A Warrior’s Journey
- Episodes : 12
- Genre : Action, Sci-Fi, Comedy, Parody Super Power, Seinen
- Airing Date : April 10, 2019 -July 3, 2019
- Producers : JC Staff
One Punch Man 2nd Season Introduction
After nearly four years, fans have gotten their long awaited second installment to One Punch Man, based on the hit manga by ONE and Yusuke Murata. This season further expands the role of the Hero Association and its inner rankings, as well as introduce some new villains for our heroes to conquer. This time, our heroes have to face two different villains at the same time. One is Garo, a martial arts master who wants to defeat every great hero, and the other is the Monster Association, a group of monsters (yeah, it’s in the name) who are wreaking havoc on the city. While all of this is going on, Saitama enters a martial arts tournament in order to get a better understanding of the martial arts and win some money; and he plays video games with King, the greatest hero in the world.
1. It Highlights More Characters
Saitama is a character that more or less doesn’t need any more development as a hero, so this season takes advantage of the fact that the world this anime takes place in is full of heroes, and gets to show more of them. Of course, Genos—Saitama’s self-appointed disciple—gets to kick ass in a few episodes, but there are characters outside of Genos and Saitama who also get their turn in the spotlight. As we all know, Saitama can’t be everywhere at once and this anime does a great job of showing that. Plus, we get to see what other unique abilities and gimmicks the heroes and villains have, and it they’re recipes for success.
2. A Captivating Villain
Garo, who is one of the co-villains of the season, is an outstanding character in his own right. Granted he has been done before, but he adds more dimension to this super hero oriented story. He’s not motivated by world domination, but he just wants to prove he’s the very best (like no one ever was), and he does that by targeting A class and S class heroes. The more he’s highlighted, the more you see that he genuinely just wants a good fight and doesn’t want to involve civilians such as children. The fact that he goes out of his way to help a child shows that while he has bad intentions, he’s not downright evil despite being one of the main villains. By the time we get to the end of the season, we see how his views were shaped and he is sympathetic as to why he wants to fight the heroes. If anti-heroes can be a thing, then Garo is an anti-villain. Last, he’s played by one of the best voice actors of modern times, Hikaru Midorikawa.

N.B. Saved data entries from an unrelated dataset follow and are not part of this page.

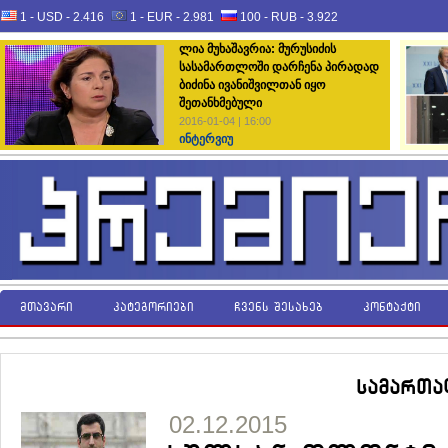
1 - USD -
2.416
1 - EUR -
2.981
100 - RUB -
3.922
ლია მუხაშავრია: მურუსიძის
სასამართლოში დარჩენა პირადად
ბიძინა ივანიშვილთან იყო
შეთანხმებული
2016-01-04 | 16:00
ინტერვიუ
მთავარი
კატეგორიები
ჩვენს შესახებ
კონტაქტი
სამართა
02.12.2015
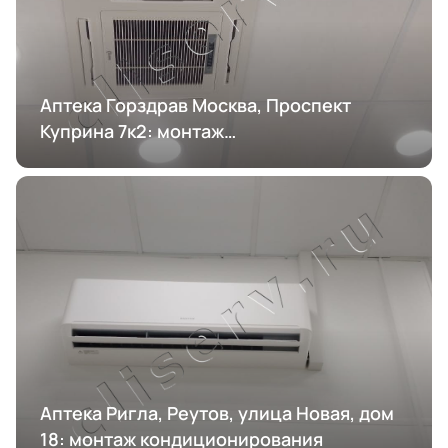
Аптека Горздрав Москва, Проспект
Куприна 7к2: монтаж
кондиционирования
Аптека Ригла, Реутов, улица Новая, дом
18: монтаж кондиционирования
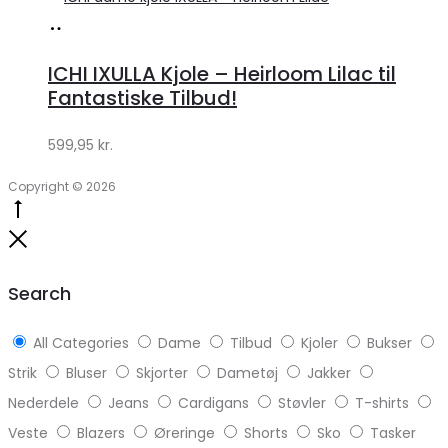
Køb
hos
ICHI IXULLA Kjole – Heirloom Lilac til
Klædeskabet.dk
Fantastiske Tilbud!
599,95
kr.
Copyright © 2026
Go
to
Close
top
Search
All Categories
Dame
Tilbud
Kjoler
Bukser
Strik
Bluser
Skjorter
Dametøj
Jakker
Nederdele
Jeans
Cardigans
Støvler
T-shirts
Veste
Blazers
Øreringe
Shorts
Sko
Tasker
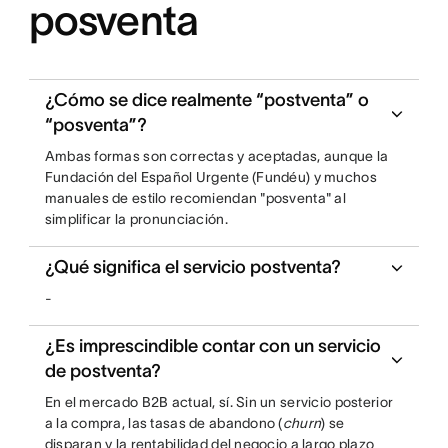
posventa
¿Cómo se dice realmente “postventa” o
“posventa”?
Ambas formas son correctas y aceptadas, aunque la
Fundación del Español Urgente (Fundéu) y muchos
manuales de estilo recomiendan "posventa" al
simplificar la pronunciación.
¿Qué significa el servicio postventa?
-
¿Es imprescindible contar con un servicio
de postventa?
En el mercado B2B actual, sí. Sin un servicio posterior
a la compra, las tasas de abandono (
churn
) se
disparan y la rentabilidad del negocio a largo plazo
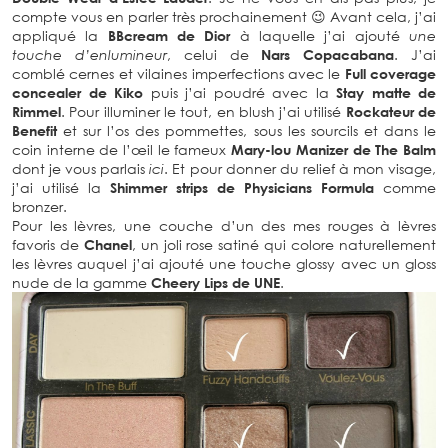
compte vous en parler très prochainement 😉 Avant cela, j’ai
appliqué la
BBcream de Dior
à laquelle j’ai ajouté
une
touche d’enlumineur
, celui de
Nars Copacabana
. J’ai
comblé cernes et vilaines imperfections avec le
Full coverage
concealer de Kiko
puis j’ai poudré avec la
Stay matte de
Rimmel
. Pour illuminer le tout, en blush j’ai utilisé
Rockateur de
Benefit
et sur l’os des pommettes, sous les sourcils et dans le
coin interne de l’œil le fameux
Mary-lou Manizer de The Balm
dont je vous parlais
ici
. Et pour donner du relief à mon visage,
j’ai utilisé la
Shimmer strips de Physicians Formula
comme
bronzer.
Pour les lèvres, une couche d’un des mes rouges à lèvres
favoris de
Chanel
, un joli rose satiné qui colore naturellement
les lèvres auquel j’ai ajouté une touche glossy avec un gloss
nude de la gamme
Cheery Lips de UNE
.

3. Criticism of Japanese Society
If One Punch Man does a great job at anything, it is without a doubt criticizing Japanese hierarchy systems within the academic and workplace settings. This doesn’t have to apply to Japanese society, but other systems where competitive hierarchy systems exist. As seen through Saitama, who is classified as a B class hero, such systems are not a true reflection of anyone’s abilities or values to society. Saitama doesn’t really care about his place and just pursues being a hero because he wants to. He doesn’t care about the system and is willing to let others take credit for what he did. Through this series, we can learn that the hierarchy systems do nothing more than to just separate people into categories, and not as unique individuals who are equally contributing in their own distinguishing ways.
1. Too Short
For a series that’s been four years in the making, it’s only natural to feel that a 12-episode series just feels way too short. We know some people prefer this format and that’s ok. But taking into consideration the gap between then and now and how far the manga has progressed, perhaps audiences deserve something a little more. Last, it ends when things are about to pick up and no way do we want to wait for less than half a decade for more.
2. Change of Studios
In case some of you didn’t know, Studio Madhouse who did season 1 did not do season 2. Instead, JC Staff has taken over responsibility for the second season. Not to take away anything from JC Staff, but given Madhouse’s reputation for its attention to detail (especially in the original manga), it just doesn’t feel the same without them. While it may not be a big deal to some viewers, the color palette and resolution in this season doesn’t feel as deep and rich as its predecessor, and just feels a bit hollow with its coloring. The animation is still pretty good, but when taking into account the recent news of Madhouse (which is a different article for a different time), we can understand the change.
We understand some of the chapters from the manga were rushed in the episodes of this season, but hopefully we can get our third season in less than four years. Granted Saitama as a character is already over-powered, he is genuinely a guy who is still trying to learn. Even though he’s capable of winning a tournament with no issues, he still does it so he can get an understanding of a martial arts mentality. Though Saitama doesn’t need much development, he’s used as a great tool to develop the people he interacts with, and that we feel is the heart of the series that this anime masterfully manages to convey.